Gentile Direttore,
ha ragione il responsabile della sanità di FdI a criticare lo standard di 1 Casa della Comunità (CdC) ogni 45-50mila abitanti; soluzione adatta alle aree urbane ad elevata densità ma non certo per i piccoli comuni delle zone rurali o della montagna, dove la MG continuerà ad essere un punto di riferimento per gli assistiti ivi residenti. Se si vuole realizzare concretamente una sanità di prossimità, adatta ai bisogni della popolazione, ai contesti geodemografici, orografici e alle risorse professionali disponibili conviene adottare una strategia incrementale a partire dall'esistente, più che una soluzione rigida, con un unico modulo calato top down su territori diversi per storia, risorse, contesti socioeconomici e culturali.
Strutture distribuite a pioggia in base a standard ragionieristici potrebbero rivelarsi le classiche cattedrali nel deserto sganciate dall’organizzazione territoriale esistente. I cittadini residenti in piccoli comuni disagiati o frazionati in vaste aree distante dalla Casa, dove risiede il 40% della popolazione, non potrebbero di fatto fruire dei servizi sociosanitari.
Inoltre ben difficilmente i MMG accetterebbero di lasciare i propri studi diffusi capillarmente, per confluire in una sorta di neo poliambulatori INAM. Con il rischio di costruire mega-strutture non di prossimità ma di distanza, di impianto burocratico, di difficile integrazione con la rete della MG e alle prese con problemi gestionali per carenza di figure professionali necessarie al pieno funzionamento, che mette a rischio il Pnrr come paventato dai Governatori regionali.
Ogni Missione deve rispettare il cronoprogramma concordato, con scadenze intermedie e finali, ovvero obiettivi trimestrali (milestone) e traguardi (target), mentre le istituzioni europee effettuano una verifica sulla progressione dei lavori 2 volte all’anno. Fino ad ora sono stati sottoscritti i contratti istituzionali di sviluppo per la realizzazione delle strutture e i finanziamenti comunitari vengono erogati in base al rispetto degli step attuativi predefiniti. Dopo la tranche di aprile (24,3 miliardi) e di agosto di (24,9 miliardi) giusto il 27 settembre la Commissione ha approvato la valutazione preliminare per il versamento di ulteriori 21 miliardi nei prossimi mesi.

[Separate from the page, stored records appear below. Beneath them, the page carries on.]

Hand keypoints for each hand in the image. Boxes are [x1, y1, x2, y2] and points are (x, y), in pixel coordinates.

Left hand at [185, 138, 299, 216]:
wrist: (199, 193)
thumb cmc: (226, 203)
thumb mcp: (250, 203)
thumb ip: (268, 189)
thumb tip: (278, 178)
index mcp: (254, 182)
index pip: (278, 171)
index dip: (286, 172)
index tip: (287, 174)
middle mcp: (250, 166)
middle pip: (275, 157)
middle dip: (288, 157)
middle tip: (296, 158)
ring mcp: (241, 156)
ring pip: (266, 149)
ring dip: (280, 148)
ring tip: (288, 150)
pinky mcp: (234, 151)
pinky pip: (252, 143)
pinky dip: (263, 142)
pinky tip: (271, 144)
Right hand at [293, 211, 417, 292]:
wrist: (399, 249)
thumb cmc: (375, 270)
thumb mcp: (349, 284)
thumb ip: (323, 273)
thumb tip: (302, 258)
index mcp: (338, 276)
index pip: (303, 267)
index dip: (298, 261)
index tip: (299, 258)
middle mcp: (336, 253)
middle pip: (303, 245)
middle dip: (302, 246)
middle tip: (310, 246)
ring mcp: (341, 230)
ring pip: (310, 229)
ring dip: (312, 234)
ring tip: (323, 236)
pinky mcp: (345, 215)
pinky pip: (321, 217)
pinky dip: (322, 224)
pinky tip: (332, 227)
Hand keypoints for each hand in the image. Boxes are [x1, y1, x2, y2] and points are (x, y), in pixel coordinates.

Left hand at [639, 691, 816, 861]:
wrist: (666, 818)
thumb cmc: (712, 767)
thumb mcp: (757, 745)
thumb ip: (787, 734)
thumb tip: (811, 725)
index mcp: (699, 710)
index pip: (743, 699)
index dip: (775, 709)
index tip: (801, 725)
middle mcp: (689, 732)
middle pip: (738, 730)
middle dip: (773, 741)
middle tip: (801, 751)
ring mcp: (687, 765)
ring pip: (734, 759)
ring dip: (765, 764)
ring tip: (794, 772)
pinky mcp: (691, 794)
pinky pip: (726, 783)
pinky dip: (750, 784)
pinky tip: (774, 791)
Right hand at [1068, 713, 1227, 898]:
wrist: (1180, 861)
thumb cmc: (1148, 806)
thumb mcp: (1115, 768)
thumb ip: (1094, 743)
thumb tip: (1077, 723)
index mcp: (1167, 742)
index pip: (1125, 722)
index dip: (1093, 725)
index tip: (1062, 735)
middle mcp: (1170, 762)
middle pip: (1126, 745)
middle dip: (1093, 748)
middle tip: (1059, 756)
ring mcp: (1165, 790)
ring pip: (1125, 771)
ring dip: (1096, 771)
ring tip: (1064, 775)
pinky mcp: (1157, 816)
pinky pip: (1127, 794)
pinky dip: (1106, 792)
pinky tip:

Insomma non sarà facile convincere la UE a rivedere di sana pianta la Missione 6A; l'aereo è decollato dopo aver superato il punto di non ritorno e per deviarlo su una rotta alternativa si rischia di rallentare se non di bloccare il viaggio. Ma ne vale davvero la pena, in una fase politica ed economica epocale a dir poco turbolenta?